Kamala Harris e lo spostamento degli equilibri
L’ingresso sulla scena di Kamala Harris ha peraltro spostato gli equilibri della contesa, come Alegi riconosce: “Devo confessare che io non ero molto favorevole al cambio, per il poco tempo a disposizione del nuovo candidato. L’avvicendamento ha rivitalizzato gli elettori democratici, senza dubbio: Harris trasmette maggiore energia. Ha poi impostato la sua campagna secondo una linea razionale e intelligente: votatemi per la mia piattaforma politica, dice, non perché sono una donna. La lezione di Hillary Clinton, che aveva molto puntato sull’identità di genere nel 2016, le è servita, orientandola verso una scelta secondo me più avveduta e moderna. Quanto al programma, ribadisce sostanzialmente quello di Biden, laddove Trump si ripropone come un candidato fuori dalle righe. Ma la sua credibilità è minata, la lucidità a volte vacilla e l’argomento età, sfruttato contro Biden, ora gli si ritorce contro. Quanto peseranno queste considerazioni? Non molto, forse, in un Paese fortemente ideologizzato e polarizzato; ma forse quel tanto che basta a spostare gli equilibri negli Stati in bilico”.

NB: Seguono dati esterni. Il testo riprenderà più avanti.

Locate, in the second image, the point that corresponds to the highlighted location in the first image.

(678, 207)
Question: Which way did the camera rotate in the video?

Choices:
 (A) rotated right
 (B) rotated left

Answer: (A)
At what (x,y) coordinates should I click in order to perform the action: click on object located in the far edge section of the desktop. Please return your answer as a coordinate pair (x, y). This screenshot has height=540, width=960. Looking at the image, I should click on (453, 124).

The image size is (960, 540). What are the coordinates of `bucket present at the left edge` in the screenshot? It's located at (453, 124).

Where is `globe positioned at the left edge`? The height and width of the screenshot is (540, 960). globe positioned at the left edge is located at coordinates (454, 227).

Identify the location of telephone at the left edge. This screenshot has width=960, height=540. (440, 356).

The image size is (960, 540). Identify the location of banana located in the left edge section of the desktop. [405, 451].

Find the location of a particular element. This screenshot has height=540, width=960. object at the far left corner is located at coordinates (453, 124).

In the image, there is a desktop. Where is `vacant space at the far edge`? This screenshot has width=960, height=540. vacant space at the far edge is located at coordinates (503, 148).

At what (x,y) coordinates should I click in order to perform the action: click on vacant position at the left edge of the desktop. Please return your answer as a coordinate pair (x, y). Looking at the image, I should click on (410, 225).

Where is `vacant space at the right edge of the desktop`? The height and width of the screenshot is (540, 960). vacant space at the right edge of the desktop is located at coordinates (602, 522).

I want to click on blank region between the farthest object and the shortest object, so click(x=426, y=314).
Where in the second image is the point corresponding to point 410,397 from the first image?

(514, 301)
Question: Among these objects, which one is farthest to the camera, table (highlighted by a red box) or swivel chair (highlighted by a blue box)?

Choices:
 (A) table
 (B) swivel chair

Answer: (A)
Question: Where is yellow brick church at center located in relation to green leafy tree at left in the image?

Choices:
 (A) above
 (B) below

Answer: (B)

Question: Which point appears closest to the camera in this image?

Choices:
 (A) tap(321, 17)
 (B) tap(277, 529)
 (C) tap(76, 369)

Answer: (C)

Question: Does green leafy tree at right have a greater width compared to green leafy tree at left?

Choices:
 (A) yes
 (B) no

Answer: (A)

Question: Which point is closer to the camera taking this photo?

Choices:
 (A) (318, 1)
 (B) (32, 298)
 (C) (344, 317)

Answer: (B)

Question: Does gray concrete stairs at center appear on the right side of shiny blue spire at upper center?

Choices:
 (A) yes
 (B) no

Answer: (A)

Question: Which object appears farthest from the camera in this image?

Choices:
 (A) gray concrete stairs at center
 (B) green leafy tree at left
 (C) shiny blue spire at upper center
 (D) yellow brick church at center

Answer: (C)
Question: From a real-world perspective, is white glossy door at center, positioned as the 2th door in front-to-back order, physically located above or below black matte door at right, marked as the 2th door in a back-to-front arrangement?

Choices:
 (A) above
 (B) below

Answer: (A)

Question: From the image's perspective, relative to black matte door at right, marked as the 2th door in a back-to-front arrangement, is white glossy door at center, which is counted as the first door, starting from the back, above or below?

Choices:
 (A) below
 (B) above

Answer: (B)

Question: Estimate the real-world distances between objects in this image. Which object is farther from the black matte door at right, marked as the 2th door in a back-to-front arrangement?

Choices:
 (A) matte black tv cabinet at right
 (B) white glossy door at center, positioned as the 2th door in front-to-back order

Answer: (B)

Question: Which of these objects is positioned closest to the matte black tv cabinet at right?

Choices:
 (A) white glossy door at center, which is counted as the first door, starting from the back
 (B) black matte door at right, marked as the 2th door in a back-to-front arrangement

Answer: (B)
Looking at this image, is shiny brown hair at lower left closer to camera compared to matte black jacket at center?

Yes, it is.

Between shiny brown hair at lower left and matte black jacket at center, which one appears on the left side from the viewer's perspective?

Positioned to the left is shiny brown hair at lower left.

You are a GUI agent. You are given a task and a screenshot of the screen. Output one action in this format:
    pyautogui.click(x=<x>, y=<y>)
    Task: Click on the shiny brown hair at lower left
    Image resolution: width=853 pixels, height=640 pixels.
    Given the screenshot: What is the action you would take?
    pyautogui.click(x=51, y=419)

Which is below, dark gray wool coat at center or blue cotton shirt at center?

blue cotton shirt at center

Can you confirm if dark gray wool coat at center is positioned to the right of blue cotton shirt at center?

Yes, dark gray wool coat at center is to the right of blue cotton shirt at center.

Sette Stati tengono in bilico le elezioni in USA
Sono questi ultimi la chiave di volta per determinare il risultato delle elezioni. “Non dimentichiamo”, dice Alegi, “che le presidenziali americane non sono elezioni nazionali, ma cinquanta elezioni statali in cui i candidati devono conquistare i delegati di ciascuno Stato. Alcuni Stati sono molto sovra rappresentati: cioè hanno un numero di delegati maggiore di quello che spetterebbe alla loro popolazione. È in questi che si gioca la partita. Lasciamo perdere i voti totali e i sondaggi nazionali: nelle ultime quattro elezioni i democratici hanno sempre avuto più voti complessivi, ma una volta hanno perso la presidenza. Nel 2016 Hillary Clinton ha perso per meno di 100.000 voti in alcuni Stati chiave. Stavolta ce ne sono sette in bilico: Pennsylvania, Michigan, Wisconsin, Arizona, Georgia, Nevada e North Carolina. È lì che tutto si deciderà”.